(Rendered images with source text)
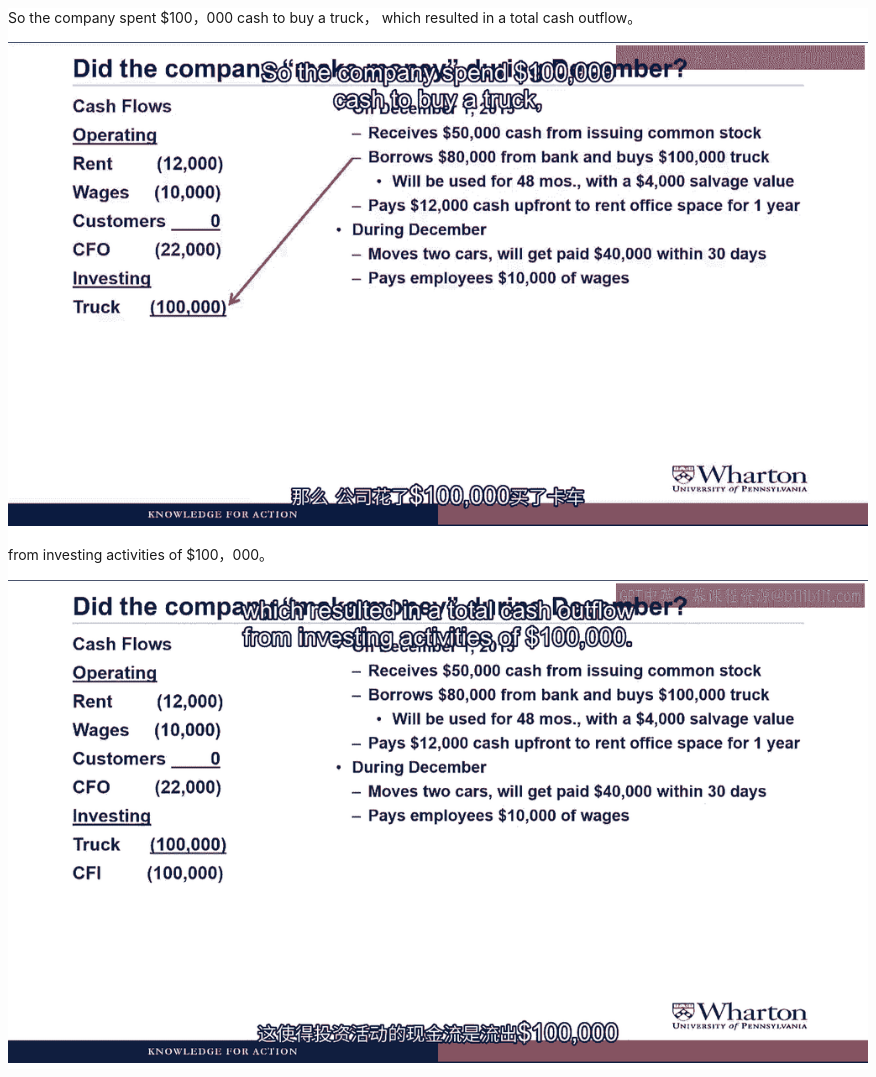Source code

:  So the company spent $100，000 cash to buy a truck， which resulted in a total cash outflow。



![](img/8472a8df96f1cc59ef2626321815f2df_51.png)

 from investing activities of $100，000。

![](img/8472a8df96f1cc59ef2626321815f2df_53.png)
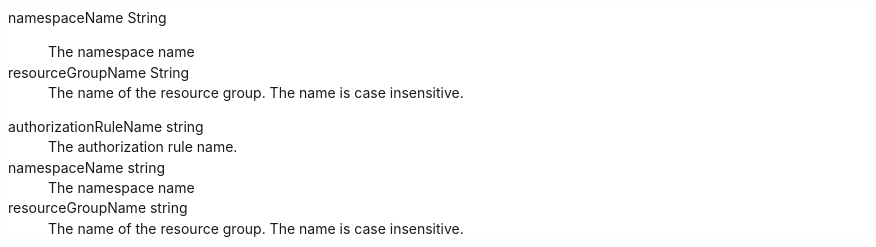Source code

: <a data-swiftype-name="resource-property" data-swiftype-type="text" href="#namespacename_java" style="color: inherit; text-decoration: inherit;">namespace<wbr>Name</a>
</span>
        <span class="property-indicator"></span>
        <span class="property-type">String</span>
    </dt>
    <dd>The namespace name</dd><dt class="property-required property-replacement"
            title="Required">
        <span id="resourcegroupname_java">
<a data-swiftype-name="resource-property" data-swiftype-type="text" href="#resourcegroupname_java" style="color: inherit; text-decoration: inherit;">resource<wbr>Group<wbr>Name</a>
</span>
        <span class="property-indicator"></span>
        <span class="property-type">String</span>
    </dt>
    <dd>The name of the resource group. The name is case insensitive.</dd></dl>
</pulumi-choosable>
</div>

<div>
<pulumi-choosable type="language" values="javascript,typescript">
<dl class="resources-properties"><dt class="property-required property-replacement"
            title="Required">
        <span id="authorizationrulename_nodejs">
<a data-swiftype-name="resource-property" data-swiftype-type="text" href="#authorizationrulename_nodejs" style="color: inherit; text-decoration: inherit;">authorization<wbr>Rule<wbr>Name</a>
</span>
        <span class="property-indicator"></span>
        <span class="property-type">string</span>
    </dt>
    <dd>The authorization rule name.</dd><dt class="property-required property-replacement"
            title="Required">
        <span id="namespacename_nodejs">
<a data-swiftype-name="resource-property" data-swiftype-type="text" href="#namespacename_nodejs" style="color: inherit; text-decoration: inherit;">namespace<wbr>Name</a>
</span>
        <span class="property-indicator"></span>
        <span class="property-type">string</span>
    </dt>
    <dd>The namespace name</dd><dt class="property-required property-replacement"
            title="Required">
        <span id="resourcegroupname_nodejs">
<a data-swiftype-name="resource-property" data-swiftype-type="text" href="#resourcegroupname_nodejs" style="color: inherit; text-decoration: inherit;">resource<wbr>Group<wbr>Name</a>
</span>
        <span class="property-indicator"></span>
        <span class="property-type">string</span>
    </dt>
    <dd>The name of the resource group. The name is case insensitive.</dd></dl>
</pulumi-choosable>
</div>
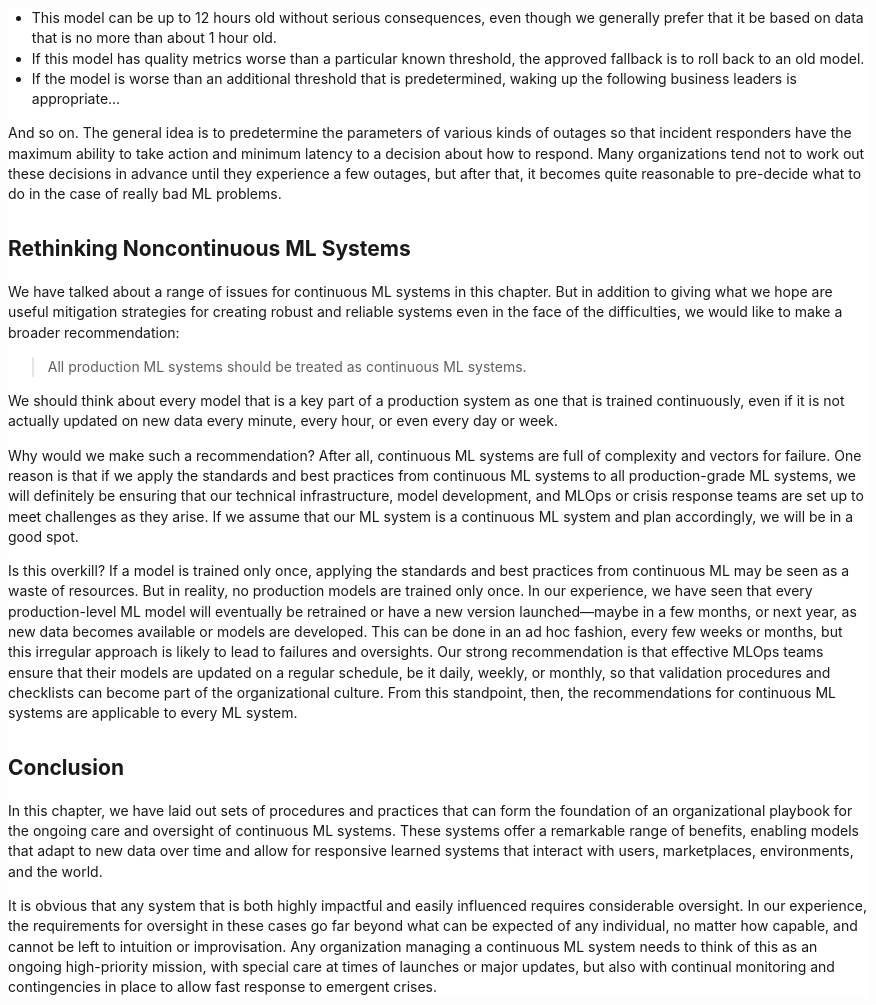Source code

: * This model can be up to 12 hours old without serious consequences, even though we generally prefer that it be based on data that is no more than about 1 hour old.
* If this model has quality metrics worse than a particular known threshold, the approved fallback is to roll back to an old model.
* If the model is worse than an additional threshold that is predetermined, waking up the following business leaders is appropriate…

And so on. The general idea is to predetermine the parameters of various kinds of outages so that incident responders have the maximum ability to take action and minimum latency to a decision about how to respond. Many organizations tend not to work out these decisions in advance until they experience a few outages, but after that, it becomes quite reasonable to pre-decide what to do in the case of really bad ML problems.

## Rethinking Noncontinuous ML Systems

We have talked about a range of issues for continuous ML systems in this chapter. But in addition to giving what we hope are useful mitigation strategies for creating robust and reliable systems even in the face of the difficulties, we would like to make a broader recommendation:

> All production ML systems should be treated as continuous ML systems.

We should think about every model that is a key part of a production system as one that is trained continuously, even if it is not actually updated on new data every minute, every hour, or even every day or week.

Why would we make such a recommendation? After all, continuous ML systems are full of complexity and vectors for failure. One reason is that if we apply the standards and best practices from continuous ML systems to all production-grade ML systems, we will definitely be ensuring that our technical infrastructure, model development, and MLOps or crisis response teams are set up to meet challenges as they arise. If we assume that our ML system is a continuous ML system and plan accordingly, we will be in a good spot.

Is this overkill? If a model is trained only once, applying the standards and best practices from continuous ML may be seen as a waste of resources. But in reality, no production models are trained only once. In our experience, we have seen that every production-level ML model will eventually be retrained or have a new version launched—maybe in a few months, or next year, as new data becomes available or models are developed. This can be done in an ad hoc fashion, every few weeks or months, but this irregular approach is likely to lead to failures and oversights. Our strong recommendation is that effective MLOps teams ensure that their models are updated on a regular schedule, be it daily, weekly, or monthly, so that validation procedures and checklists can become part of the organizational culture. From this standpoint, then, the recommendations for continuous ML systems are applicable to every ML system.

## Conclusion

In this chapter, we have laid out sets of procedures and practices that can form the foundation of an organizational playbook for the ongoing care and oversight of continuous ML systems. These systems offer a remarkable range of benefits, enabling models that adapt to new data over time and allow for responsive learned systems that interact with users, marketplaces, environments, and the world.

It is obvious that any system that is both highly impactful and easily influenced requires considerable oversight. In our experience, the requirements for oversight in these cases go far beyond what can be expected of any individual, no matter how capable, and cannot be left to intuition or improvisation. Any organization managing a continuous ML system needs to think of this as an ongoing high-priority mission, with special care at times of launches or major updates, but also with continual monitoring and contingencies in place to allow fast response to emergent crises.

» What is being asked: Each line of the data above needs to be retyped as it is, without any picture.

» Result:
Source code

:  So the company spent $100，000 cash to buy a truck， which resulted in a total cash outflow。



![](img/8472a8df96f1cc59ef2626321815f2df_51.png)

 from investing activities of $100，000。

![](img/8472a8df96f1cc59ef2626321815f2df_53.png)
Source code

: <a data-swiftype-name="resource-property" data-swiftype-type="text" href="#namespacename_java" style="color: inherit; text-decoration: inherit;">namespace<wbr>Name</a>
</span>
        <span class="property-indicator"></span>
        <span class="property-type">String</span>
    </dt>
    <dd>The namespace name</dd><dt class="property-required property-replacement"
            title="Required">
        <span id="resourcegroupname_java">
<a data-swiftype-name="resource-property" data-swiftype-type="text" href="#resourcegroupname_java" style="color: inherit; text-decoration: inherit;">resource<wbr>Group<wbr>Name</a>
</span>
        <span class="property-indicator"></span>
        <span class="property-type">String</span>
    </dt>
    <dd>The name of the resource group. The name is case insensitive.</dd></dl>
</pulumi-choosable>
</div>

<div>
<pulumi-choosable type="language" values="javascript,typescript">
<dl class="resources-properties"><dt class="property-required property-replacement"
            title="Required">
        <span id="authorizationrulename_nodejs">
<a data-swiftype-name="resource-property" data-swiftype-type="text" href="#authorizationrulename_nodejs" style="color: inherit; text-decoration: inherit;">authorization<wbr>Rule<wbr>Name</a>
</span>
        <span class="property-indicator"></span>
        <span class="property-type">string</span>
    </dt>
    <dd>The authorization rule name.</dd><dt class="property-required property-replacement"
            title="Required">
        <span id="namespacename_nodejs">
<a data-swiftype-name="resource-property" data-swiftype-type="text" href="#namespacename_nodejs" style="color: inherit; text-decoration: inherit;">namespace<wbr>Name</a>
</span>
        <span class="property-indicator"></span>
        <span class="property-type">string</span>
    </dt>
    <dd>The namespace name</dd><dt class="property-required property-replacement"
            title="Required">
        <span id="resourcegroupname_nodejs">
<a data-swiftype-name="resource-property" data-swiftype-type="text" href="#resourcegroupname_nodejs" style="color: inherit; text-decoration: inherit;">resource<wbr>Group<wbr>Name</a>
</span>
        <span class="property-indicator"></span>
        <span class="property-type">string</span>
    </dt>
    <dd>The name of the resource group. The name is case insensitive.</dd></dl>
</pulumi-choosable>
</div>
Source code

: * This model can be up to 12 hours old without serious consequences, even though we generally prefer that it be based on data that is no more than about 1 hour old.
* If this model has quality metrics worse than a particular known threshold, the approved fallback is to roll back to an old model.
* If the model is worse than an additional threshold that is predetermined, waking up the following business leaders is appropriate…

And so on. The general idea is to predetermine the parameters of various kinds of outages so that incident responders have the maximum ability to take action and minimum latency to a decision about how to respond. Many organizations tend not to work out these decisions in advance until they experience a few outages, but after that, it becomes quite reasonable to pre-decide what to do in the case of really bad ML problems.

## Rethinking Noncontinuous ML Systems

We have talked about a range of issues for continuous ML systems in this chapter. But in addition to giving what we hope are useful mitigation strategies for creating robust and reliable systems even in the face of the difficulties, we would like to make a broader recommendation:

> All production ML systems should be treated as continuous ML systems.

We should think about every model that is a key part of a production system as one that is trained continuously, even if it is not actually updated on new data every minute, every hour, or even every day or week.

Why would we make such a recommendation? After all, continuous ML systems are full of complexity and vectors for failure. One reason is that if we apply the standards and best practices from continuous ML systems to all production-grade ML systems, we will definitely be ensuring that our technical infrastructure, model development, and MLOps or crisis response teams are set up to meet challenges as they arise. If we assume that our ML system is a continuous ML system and plan accordingly, we will be in a good spot.

Is this overkill? If a model is trained only once, applying the standards and best practices from continuous ML may be seen as a waste of resources. But in reality, no production models are trained only once. In our experience, we have seen that every production-level ML model will eventually be retrained or have a new version launched—maybe in a few months, or next year, as new data becomes available or models are developed. This can be done in an ad hoc fashion, every few weeks or months, but this irregular approach is likely to lead to failures and oversights. Our strong recommendation is that effective MLOps teams ensure that their models are updated on a regular schedule, be it daily, weekly, or monthly, so that validation procedures and checklists can become part of the organizational culture. From this standpoint, then, the recommendations for continuous ML systems are applicable to every ML system.

## Conclusion

In this chapter, we have laid out sets of procedures and practices that can form the foundation of an organizational playbook for the ongoing care and oversight of continuous ML systems. These systems offer a remarkable range of benefits, enabling models that adapt to new data over time and allow for responsive learned systems that interact with users, marketplaces, environments, and the world.

It is obvious that any system that is both highly impactful and easily influenced requires considerable oversight. In our experience, the requirements for oversight in these cases go far beyond what can be expected of any individual, no matter how capable, and cannot be left to intuition or improvisation. Any organization managing a continuous ML system needs to think of this as an ongoing high-priority mission, with special care at times of launches or major updates, but also with continual monitoring and contingencies in place to allow fast response to emergent crises.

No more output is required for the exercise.